REQUIRED ACTION :: Repeat every record exactly as written, but leave out the pictures.

·····

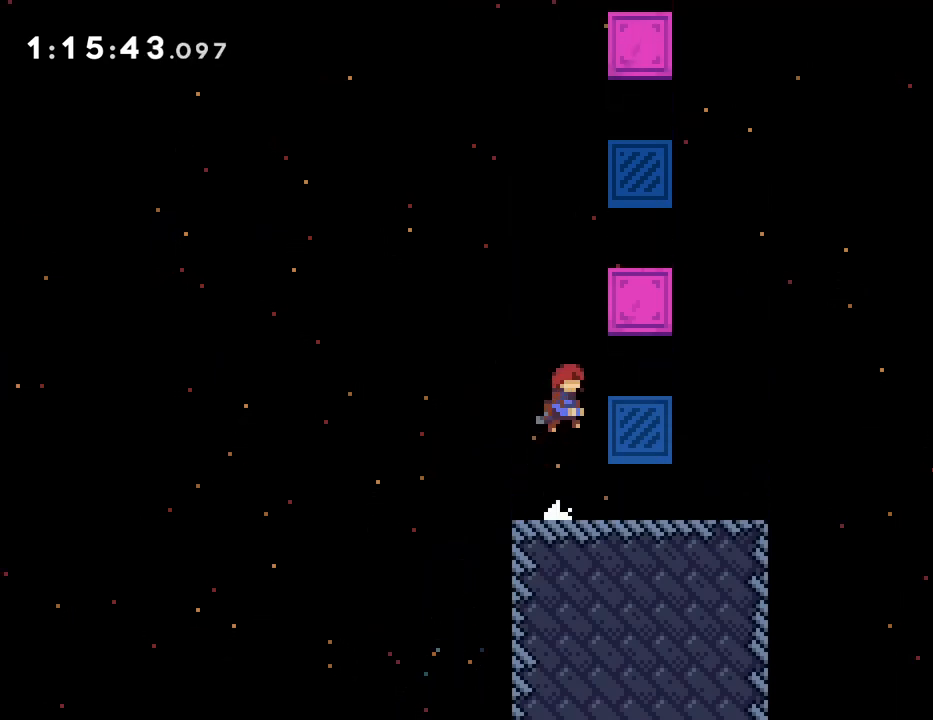
{"buttons": ["CROSS"], "events": [[183, "DPAD_RIGHT", "up"], [200, "CROSS", "up"], [467, "CROSS", "down"]]}
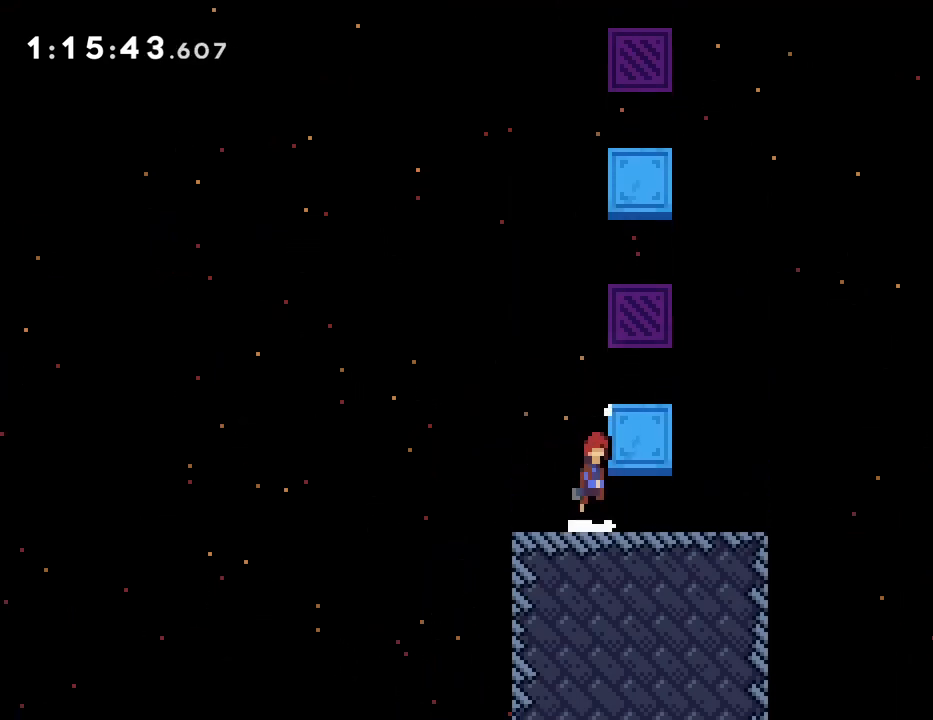
{"buttons": [], "events": [[33, "DPAD_UP", "down"], [83, "SQUARE", "down"], [183, "CROSS", "up"], [183, "SQUARE", "up"], [200, "DPAD_UP", "up"], [317, "DPAD_RIGHT", "down"], [467, "DPAD_RIGHT", "up"]]}
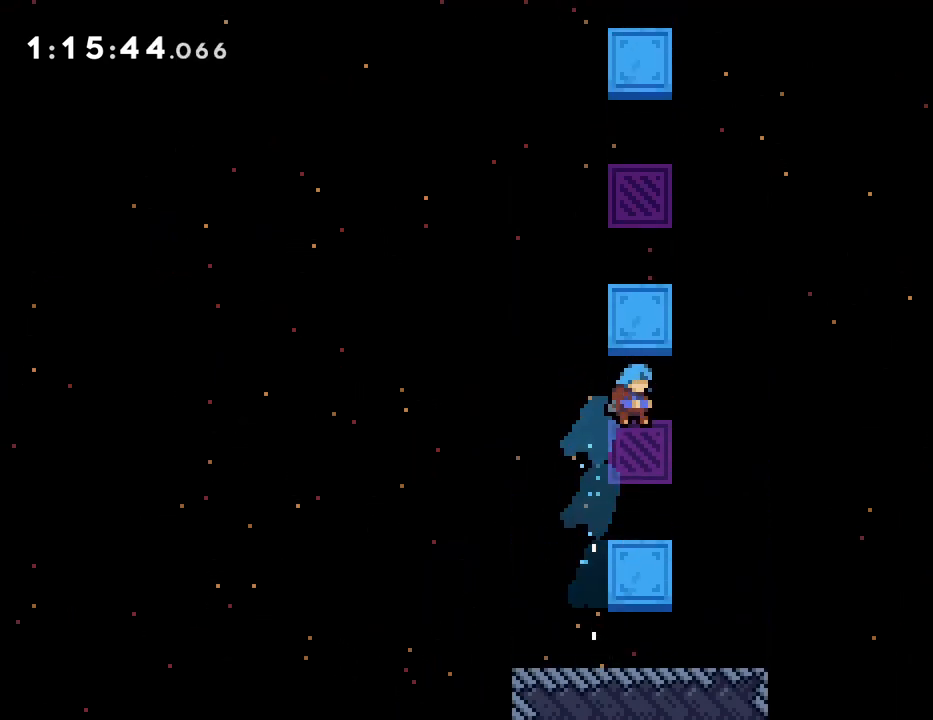
{"buttons": ["CROSS", "DPAD_UP"], "events": [[250, "DPAD_LEFT", "down"], [283, "CROSS", "down"], [433, "DPAD_LEFT", "up"], [433, "DPAD_UP", "down"]]}
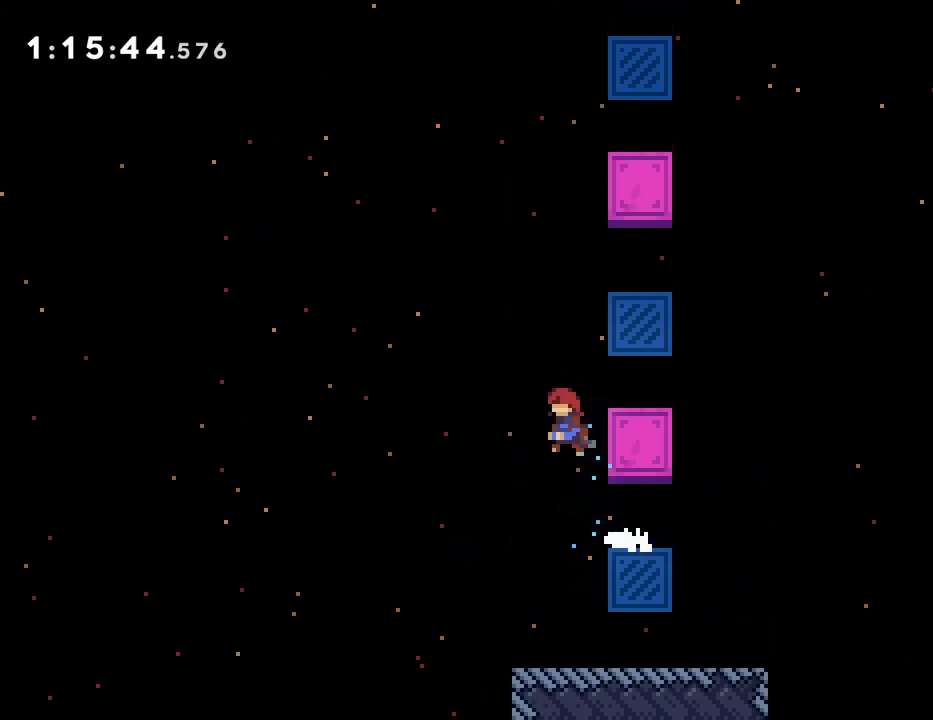
{"buttons": ["DPAD_RIGHT"], "events": [[33, "SQUARE", "down"], [183, "DPAD_UP", "up"], [183, "SQUARE", "up"], [200, "CROSS", "up"], [217, "DPAD_RIGHT", "down"]]}
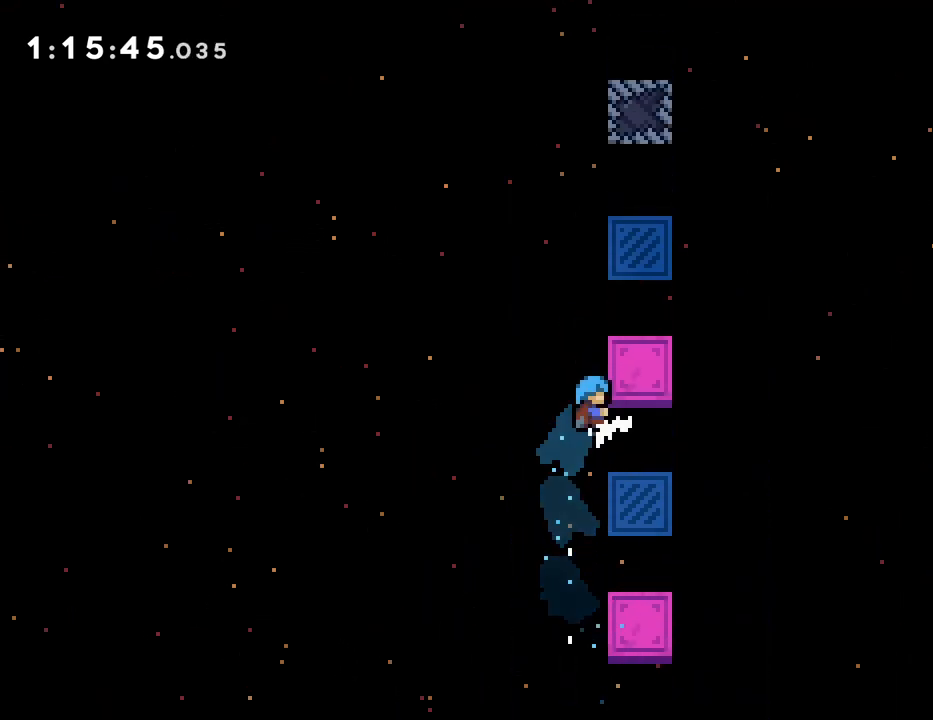
{"buttons": ["CROSS", "DPAD_LEFT"], "events": [[17, "DPAD_RIGHT", "up"], [133, "DPAD_RIGHT", "down"], [250, "DPAD_RIGHT", "up"], [383, "DPAD_LEFT", "down"], [433, "CROSS", "down"]]}
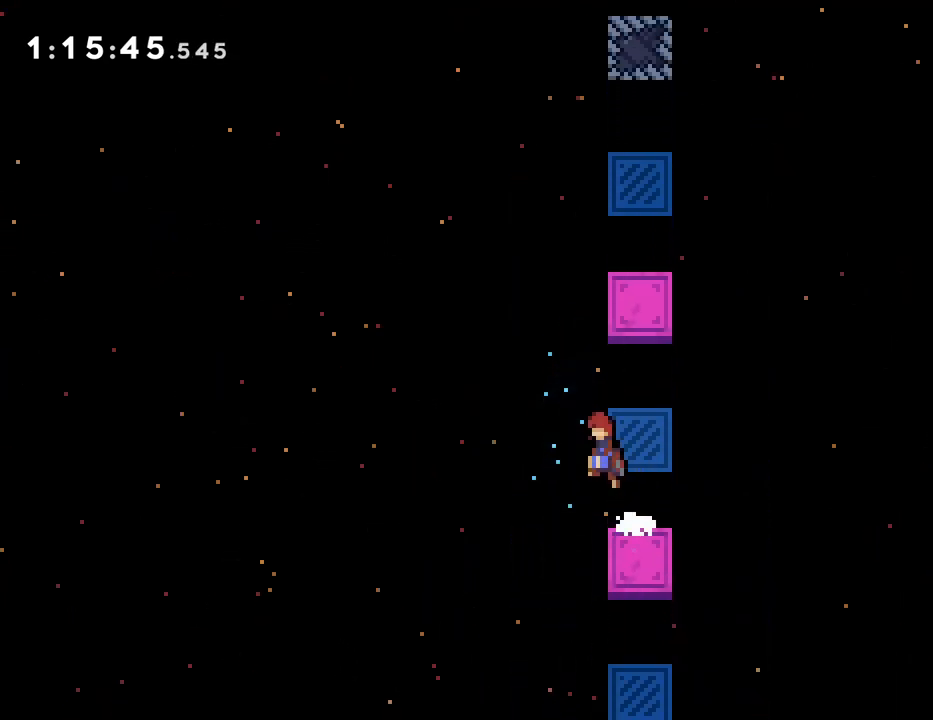
{"buttons": ["DPAD_RIGHT"], "events": [[33, "DPAD_LEFT", "up"], [67, "DPAD_UP", "down"], [150, "SQUARE", "down"], [283, "DPAD_UP", "up"], [367, "DPAD_RIGHT", "down"], [383, "SQUARE", "up"], [400, "CROSS", "up"]]}
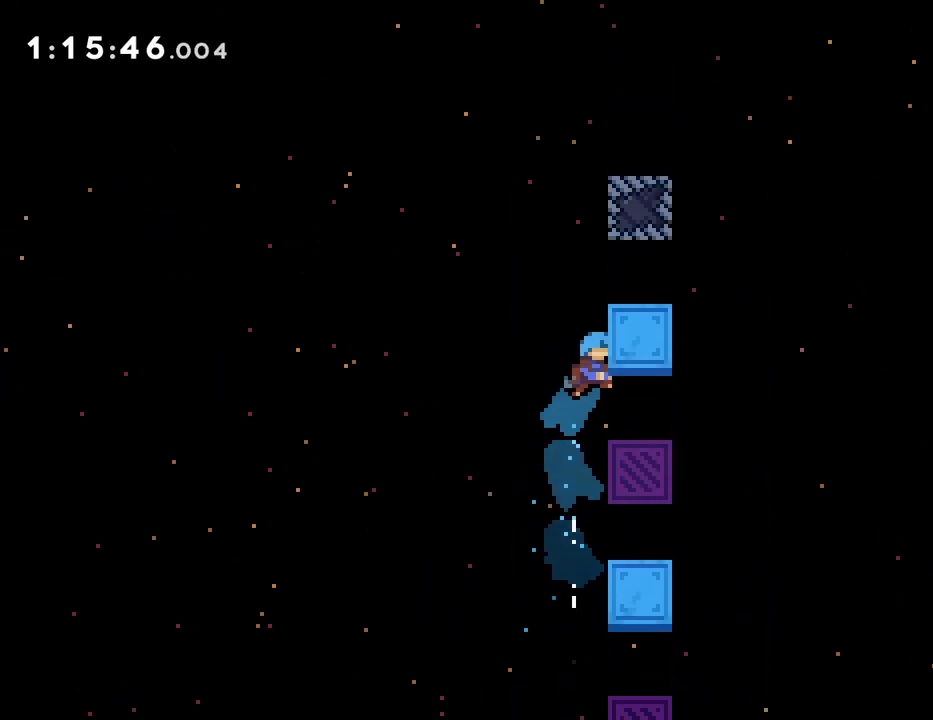
{"buttons": [], "events": [[67, "DPAD_RIGHT", "up"], [217, "DPAD_RIGHT", "down"], [350, "DPAD_RIGHT", "up"]]}
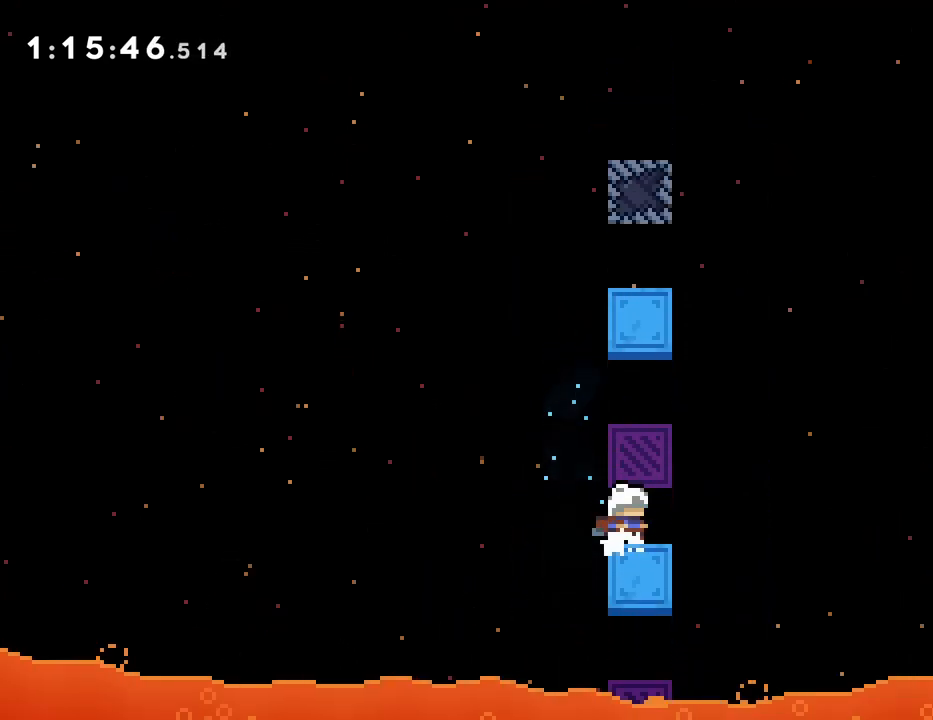
{"buttons": ["CROSS", "SQUARE", "DPAD_UP"], "events": [[100, "DPAD_LEFT", "down"], [117, "CROSS", "down"], [267, "DPAD_LEFT", "up"], [283, "DPAD_UP", "down"], [383, "SQUARE", "down"]]}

·····

REPLY ::
{"buttons": ["CROSS"], "events": [[183, "DPAD_RIGHT", "up"], [200, "CROSS", "up"], [467, "CROSS", "down"]]}
{"buttons": [], "events": [[33, "DPAD_UP", "down"], [83, "SQUARE", "down"], [183, "CROSS", "up"], [183, "SQUARE", "up"], [200, "DPAD_UP", "up"], [317, "DPAD_RIGHT", "down"], [467, "DPAD_RIGHT", "up"]]}
{"buttons": ["CROSS", "DPAD_UP"], "events": [[250, "DPAD_LEFT", "down"], [283, "CROSS", "down"], [433, "DPAD_LEFT", "up"], [433, "DPAD_UP", "down"]]}
{"buttons": ["DPAD_RIGHT"], "events": [[33, "SQUARE", "down"], [183, "DPAD_UP", "up"], [183, "SQUARE", "up"], [200, "CROSS", "up"], [217, "DPAD_RIGHT", "down"]]}
{"buttons": ["CROSS", "DPAD_LEFT"], "events": [[17, "DPAD_RIGHT", "up"], [133, "DPAD_RIGHT", "down"], [250, "DPAD_RIGHT", "up"], [383, "DPAD_LEFT", "down"], [433, "CROSS", "down"]]}
{"buttons": ["DPAD_RIGHT"], "events": [[33, "DPAD_LEFT", "up"], [67, "DPAD_UP", "down"], [150, "SQUARE", "down"], [283, "DPAD_UP", "up"], [367, "DPAD_RIGHT", "down"], [383, "SQUARE", "up"], [400, "CROSS", "up"]]}
{"buttons": [], "events": [[67, "DPAD_RIGHT", "up"], [217, "DPAD_RIGHT", "down"], [350, "DPAD_RIGHT", "up"]]}
{"buttons": ["CROSS", "SQUARE", "DPAD_UP"], "events": [[100, "DPAD_LEFT", "down"], [117, "CROSS", "down"], [267, "DPAD_LEFT", "up"], [283, "DPAD_UP", "down"], [383, "SQUARE", "down"]]}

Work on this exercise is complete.